> Exercise instructions
Reproduce the data below word for word, starting at its first line and ending with the line that contains "scientific name: Eragrostis barteri", including that line.

> Data shown
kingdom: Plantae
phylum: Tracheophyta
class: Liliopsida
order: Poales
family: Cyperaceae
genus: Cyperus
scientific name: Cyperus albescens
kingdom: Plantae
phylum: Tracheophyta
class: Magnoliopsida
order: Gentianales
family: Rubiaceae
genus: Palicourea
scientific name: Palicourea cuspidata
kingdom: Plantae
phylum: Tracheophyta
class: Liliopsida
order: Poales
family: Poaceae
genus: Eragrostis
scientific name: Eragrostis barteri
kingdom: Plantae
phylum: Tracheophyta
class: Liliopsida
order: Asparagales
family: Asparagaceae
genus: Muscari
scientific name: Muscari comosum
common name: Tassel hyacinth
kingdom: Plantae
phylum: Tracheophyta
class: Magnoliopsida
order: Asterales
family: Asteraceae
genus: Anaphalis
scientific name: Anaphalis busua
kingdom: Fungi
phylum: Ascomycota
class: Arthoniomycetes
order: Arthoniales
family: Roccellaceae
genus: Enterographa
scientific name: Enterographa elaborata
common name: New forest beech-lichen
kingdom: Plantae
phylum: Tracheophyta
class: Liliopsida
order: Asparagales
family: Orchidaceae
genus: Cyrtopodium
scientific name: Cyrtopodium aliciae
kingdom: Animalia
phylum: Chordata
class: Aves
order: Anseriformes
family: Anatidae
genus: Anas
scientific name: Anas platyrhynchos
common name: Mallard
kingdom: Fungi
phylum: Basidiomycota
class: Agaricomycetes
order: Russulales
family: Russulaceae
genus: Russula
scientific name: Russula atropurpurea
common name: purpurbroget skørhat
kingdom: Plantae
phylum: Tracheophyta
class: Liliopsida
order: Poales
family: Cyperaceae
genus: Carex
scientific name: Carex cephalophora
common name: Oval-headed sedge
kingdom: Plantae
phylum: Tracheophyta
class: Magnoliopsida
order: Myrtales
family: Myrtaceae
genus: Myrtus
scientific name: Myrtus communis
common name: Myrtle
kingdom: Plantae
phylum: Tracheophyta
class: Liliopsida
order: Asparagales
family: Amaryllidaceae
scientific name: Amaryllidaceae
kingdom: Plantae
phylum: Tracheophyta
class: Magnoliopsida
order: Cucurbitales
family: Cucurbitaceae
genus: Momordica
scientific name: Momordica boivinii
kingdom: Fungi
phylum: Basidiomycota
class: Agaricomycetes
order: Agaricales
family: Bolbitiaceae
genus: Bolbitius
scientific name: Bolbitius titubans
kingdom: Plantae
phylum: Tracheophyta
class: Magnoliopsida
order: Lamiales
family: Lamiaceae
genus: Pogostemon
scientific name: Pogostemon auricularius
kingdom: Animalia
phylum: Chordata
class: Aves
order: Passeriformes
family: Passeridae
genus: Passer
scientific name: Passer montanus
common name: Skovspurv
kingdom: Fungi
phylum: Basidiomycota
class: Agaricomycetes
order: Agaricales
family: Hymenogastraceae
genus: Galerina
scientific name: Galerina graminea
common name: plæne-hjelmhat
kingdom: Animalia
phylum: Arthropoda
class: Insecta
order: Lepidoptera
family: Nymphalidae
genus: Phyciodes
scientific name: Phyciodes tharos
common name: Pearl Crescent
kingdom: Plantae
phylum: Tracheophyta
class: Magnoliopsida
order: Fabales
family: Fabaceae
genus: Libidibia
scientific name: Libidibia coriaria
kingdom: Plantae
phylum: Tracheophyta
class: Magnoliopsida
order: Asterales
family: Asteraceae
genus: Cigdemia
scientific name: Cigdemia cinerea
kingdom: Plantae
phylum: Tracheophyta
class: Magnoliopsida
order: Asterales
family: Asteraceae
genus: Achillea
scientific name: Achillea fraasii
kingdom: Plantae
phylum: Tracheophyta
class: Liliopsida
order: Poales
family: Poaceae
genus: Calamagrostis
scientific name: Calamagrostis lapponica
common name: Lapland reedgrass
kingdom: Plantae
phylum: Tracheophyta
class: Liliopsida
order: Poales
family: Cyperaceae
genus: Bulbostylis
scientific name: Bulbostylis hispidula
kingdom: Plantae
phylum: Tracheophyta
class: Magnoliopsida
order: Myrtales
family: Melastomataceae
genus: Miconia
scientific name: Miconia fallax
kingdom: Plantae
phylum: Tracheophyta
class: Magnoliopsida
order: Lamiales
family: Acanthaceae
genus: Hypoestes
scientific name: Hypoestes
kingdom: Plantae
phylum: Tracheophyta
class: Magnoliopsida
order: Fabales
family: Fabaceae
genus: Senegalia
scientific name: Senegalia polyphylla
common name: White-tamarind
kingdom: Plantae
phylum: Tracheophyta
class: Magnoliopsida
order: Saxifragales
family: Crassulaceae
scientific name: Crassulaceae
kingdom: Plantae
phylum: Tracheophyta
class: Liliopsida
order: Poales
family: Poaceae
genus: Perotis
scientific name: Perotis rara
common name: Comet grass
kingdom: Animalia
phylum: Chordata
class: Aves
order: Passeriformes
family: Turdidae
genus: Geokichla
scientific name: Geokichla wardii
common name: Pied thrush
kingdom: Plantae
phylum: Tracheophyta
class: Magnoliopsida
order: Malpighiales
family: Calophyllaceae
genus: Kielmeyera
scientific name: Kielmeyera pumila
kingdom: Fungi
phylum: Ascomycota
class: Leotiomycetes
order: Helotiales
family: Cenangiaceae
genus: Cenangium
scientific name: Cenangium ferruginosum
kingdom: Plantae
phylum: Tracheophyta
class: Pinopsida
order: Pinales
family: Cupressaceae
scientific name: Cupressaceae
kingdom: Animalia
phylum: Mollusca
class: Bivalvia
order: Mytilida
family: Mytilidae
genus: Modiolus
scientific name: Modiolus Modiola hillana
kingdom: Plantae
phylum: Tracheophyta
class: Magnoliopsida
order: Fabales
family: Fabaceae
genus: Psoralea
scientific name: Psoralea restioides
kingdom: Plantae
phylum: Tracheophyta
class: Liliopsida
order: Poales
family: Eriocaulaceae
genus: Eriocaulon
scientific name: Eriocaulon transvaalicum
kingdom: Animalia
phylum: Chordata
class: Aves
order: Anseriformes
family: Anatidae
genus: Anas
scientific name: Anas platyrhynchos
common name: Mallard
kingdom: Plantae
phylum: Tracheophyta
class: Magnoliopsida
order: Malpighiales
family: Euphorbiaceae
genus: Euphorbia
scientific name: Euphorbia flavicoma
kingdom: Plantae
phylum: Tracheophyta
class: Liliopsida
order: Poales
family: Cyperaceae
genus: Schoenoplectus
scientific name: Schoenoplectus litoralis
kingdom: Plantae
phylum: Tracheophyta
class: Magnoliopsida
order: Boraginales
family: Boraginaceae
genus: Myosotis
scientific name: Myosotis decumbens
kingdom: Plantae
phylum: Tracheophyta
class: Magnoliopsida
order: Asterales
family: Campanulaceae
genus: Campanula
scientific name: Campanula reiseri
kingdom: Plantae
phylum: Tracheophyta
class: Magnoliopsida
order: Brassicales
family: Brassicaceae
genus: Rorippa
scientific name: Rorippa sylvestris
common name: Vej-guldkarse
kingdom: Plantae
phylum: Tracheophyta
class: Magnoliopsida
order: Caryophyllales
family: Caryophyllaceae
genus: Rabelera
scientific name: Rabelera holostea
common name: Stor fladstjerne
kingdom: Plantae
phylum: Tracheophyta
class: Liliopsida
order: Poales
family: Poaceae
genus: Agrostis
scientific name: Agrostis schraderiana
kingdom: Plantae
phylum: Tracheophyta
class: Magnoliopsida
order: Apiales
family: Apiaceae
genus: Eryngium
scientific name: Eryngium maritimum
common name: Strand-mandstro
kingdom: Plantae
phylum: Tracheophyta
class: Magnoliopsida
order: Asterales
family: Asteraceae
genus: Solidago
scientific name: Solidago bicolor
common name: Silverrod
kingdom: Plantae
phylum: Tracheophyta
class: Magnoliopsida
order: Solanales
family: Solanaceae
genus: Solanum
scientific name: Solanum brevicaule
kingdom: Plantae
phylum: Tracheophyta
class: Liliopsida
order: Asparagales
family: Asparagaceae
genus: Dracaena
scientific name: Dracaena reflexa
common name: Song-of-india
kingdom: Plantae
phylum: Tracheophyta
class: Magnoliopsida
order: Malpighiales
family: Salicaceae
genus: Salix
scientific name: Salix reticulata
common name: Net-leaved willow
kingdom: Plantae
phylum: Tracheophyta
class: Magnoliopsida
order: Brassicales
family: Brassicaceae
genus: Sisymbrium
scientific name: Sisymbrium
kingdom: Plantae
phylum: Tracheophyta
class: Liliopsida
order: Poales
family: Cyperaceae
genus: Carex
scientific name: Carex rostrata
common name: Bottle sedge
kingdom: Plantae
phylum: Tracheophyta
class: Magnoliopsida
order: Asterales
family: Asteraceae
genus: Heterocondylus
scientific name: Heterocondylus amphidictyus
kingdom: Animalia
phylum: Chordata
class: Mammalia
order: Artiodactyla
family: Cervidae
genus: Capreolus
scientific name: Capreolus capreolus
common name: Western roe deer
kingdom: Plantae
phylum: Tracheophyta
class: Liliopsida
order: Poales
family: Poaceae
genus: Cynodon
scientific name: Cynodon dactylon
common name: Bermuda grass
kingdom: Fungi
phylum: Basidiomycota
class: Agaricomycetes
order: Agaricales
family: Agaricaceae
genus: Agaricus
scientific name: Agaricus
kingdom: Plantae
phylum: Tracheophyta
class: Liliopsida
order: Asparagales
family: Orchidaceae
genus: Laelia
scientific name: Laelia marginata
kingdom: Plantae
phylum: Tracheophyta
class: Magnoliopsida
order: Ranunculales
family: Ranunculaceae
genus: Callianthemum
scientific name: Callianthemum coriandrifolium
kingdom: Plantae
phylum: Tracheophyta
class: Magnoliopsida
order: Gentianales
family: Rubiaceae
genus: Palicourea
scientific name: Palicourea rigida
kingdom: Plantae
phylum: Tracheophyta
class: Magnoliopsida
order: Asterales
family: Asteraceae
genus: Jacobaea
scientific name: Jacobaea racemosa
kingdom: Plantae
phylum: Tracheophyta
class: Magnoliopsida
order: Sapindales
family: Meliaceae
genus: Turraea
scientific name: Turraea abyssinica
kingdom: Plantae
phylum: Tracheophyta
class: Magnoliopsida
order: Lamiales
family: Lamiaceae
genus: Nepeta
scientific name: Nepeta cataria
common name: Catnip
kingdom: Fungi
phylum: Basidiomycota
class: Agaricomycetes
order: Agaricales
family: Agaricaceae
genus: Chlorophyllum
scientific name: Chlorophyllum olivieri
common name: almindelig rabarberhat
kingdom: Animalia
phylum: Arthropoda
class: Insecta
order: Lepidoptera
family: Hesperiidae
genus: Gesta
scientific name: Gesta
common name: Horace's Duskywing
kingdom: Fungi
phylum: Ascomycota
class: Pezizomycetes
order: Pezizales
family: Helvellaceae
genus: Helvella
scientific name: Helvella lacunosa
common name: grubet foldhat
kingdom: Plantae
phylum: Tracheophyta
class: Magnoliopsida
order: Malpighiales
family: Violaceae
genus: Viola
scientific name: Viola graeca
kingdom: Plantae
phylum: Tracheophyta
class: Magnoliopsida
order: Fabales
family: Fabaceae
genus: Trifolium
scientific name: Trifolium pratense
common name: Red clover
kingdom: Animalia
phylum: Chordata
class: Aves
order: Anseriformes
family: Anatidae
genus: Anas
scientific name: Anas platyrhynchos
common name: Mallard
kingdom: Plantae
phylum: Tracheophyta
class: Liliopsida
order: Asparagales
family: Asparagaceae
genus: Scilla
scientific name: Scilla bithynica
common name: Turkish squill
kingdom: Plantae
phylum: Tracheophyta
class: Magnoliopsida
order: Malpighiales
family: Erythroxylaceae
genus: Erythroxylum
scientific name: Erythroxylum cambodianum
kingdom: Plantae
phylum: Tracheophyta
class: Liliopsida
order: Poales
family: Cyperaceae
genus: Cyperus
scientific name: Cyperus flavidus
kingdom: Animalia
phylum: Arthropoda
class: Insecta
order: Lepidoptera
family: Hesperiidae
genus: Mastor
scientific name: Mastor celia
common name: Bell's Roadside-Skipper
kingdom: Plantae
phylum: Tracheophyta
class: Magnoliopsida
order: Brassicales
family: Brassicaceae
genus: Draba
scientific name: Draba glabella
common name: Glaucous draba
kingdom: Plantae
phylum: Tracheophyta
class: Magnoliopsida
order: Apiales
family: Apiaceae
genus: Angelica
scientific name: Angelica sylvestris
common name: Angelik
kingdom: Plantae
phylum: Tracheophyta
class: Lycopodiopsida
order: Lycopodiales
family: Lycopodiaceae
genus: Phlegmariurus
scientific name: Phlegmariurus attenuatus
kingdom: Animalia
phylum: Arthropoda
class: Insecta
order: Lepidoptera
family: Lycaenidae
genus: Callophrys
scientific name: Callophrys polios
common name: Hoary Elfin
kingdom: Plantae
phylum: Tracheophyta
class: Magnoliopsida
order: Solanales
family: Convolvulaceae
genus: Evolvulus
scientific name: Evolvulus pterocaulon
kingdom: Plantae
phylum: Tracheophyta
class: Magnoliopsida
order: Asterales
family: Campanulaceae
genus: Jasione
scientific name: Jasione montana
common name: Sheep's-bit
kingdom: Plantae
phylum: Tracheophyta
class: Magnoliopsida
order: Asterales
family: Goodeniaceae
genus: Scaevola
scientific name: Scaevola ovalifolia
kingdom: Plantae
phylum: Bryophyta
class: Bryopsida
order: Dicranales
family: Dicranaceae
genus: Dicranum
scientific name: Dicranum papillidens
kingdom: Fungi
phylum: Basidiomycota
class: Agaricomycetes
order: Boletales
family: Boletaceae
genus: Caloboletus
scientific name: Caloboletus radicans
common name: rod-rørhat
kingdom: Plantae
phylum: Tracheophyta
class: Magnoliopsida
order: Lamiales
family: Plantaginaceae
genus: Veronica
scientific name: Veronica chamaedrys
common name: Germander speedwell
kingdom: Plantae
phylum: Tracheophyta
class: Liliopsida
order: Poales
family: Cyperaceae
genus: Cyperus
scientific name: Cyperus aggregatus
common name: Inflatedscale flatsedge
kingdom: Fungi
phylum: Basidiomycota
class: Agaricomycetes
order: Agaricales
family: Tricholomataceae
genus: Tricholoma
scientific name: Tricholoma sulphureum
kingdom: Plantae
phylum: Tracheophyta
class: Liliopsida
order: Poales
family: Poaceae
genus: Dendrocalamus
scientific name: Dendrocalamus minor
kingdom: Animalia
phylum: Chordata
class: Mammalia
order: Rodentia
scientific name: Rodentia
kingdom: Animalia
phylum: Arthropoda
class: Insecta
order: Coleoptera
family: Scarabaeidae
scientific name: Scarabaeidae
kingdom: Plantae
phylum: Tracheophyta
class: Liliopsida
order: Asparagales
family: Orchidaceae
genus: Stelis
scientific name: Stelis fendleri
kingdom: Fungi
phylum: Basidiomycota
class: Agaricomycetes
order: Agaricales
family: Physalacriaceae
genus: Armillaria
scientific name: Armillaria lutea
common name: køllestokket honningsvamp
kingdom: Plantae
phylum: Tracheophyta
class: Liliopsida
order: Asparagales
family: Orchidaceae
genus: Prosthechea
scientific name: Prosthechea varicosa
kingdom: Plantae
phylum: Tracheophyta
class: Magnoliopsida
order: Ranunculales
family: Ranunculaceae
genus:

> Task result
kingdom: Plantae
phylum: Tracheophyta
class: Liliopsida
order: Poales
family: Cyperaceae
genus: Cyperus
scientific name: Cyperus albescens
kingdom: Plantae
phylum: Tracheophyta
class: Magnoliopsida
order: Gentianales
family: Rubiaceae
genus: Palicourea
scientific name: Palicourea cuspidata
kingdom: Plantae
phylum: Tracheophyta
class: Liliopsida
order: Poales
family: Poaceae
genus: Eragrostis
scientific name: Eragrostis barteri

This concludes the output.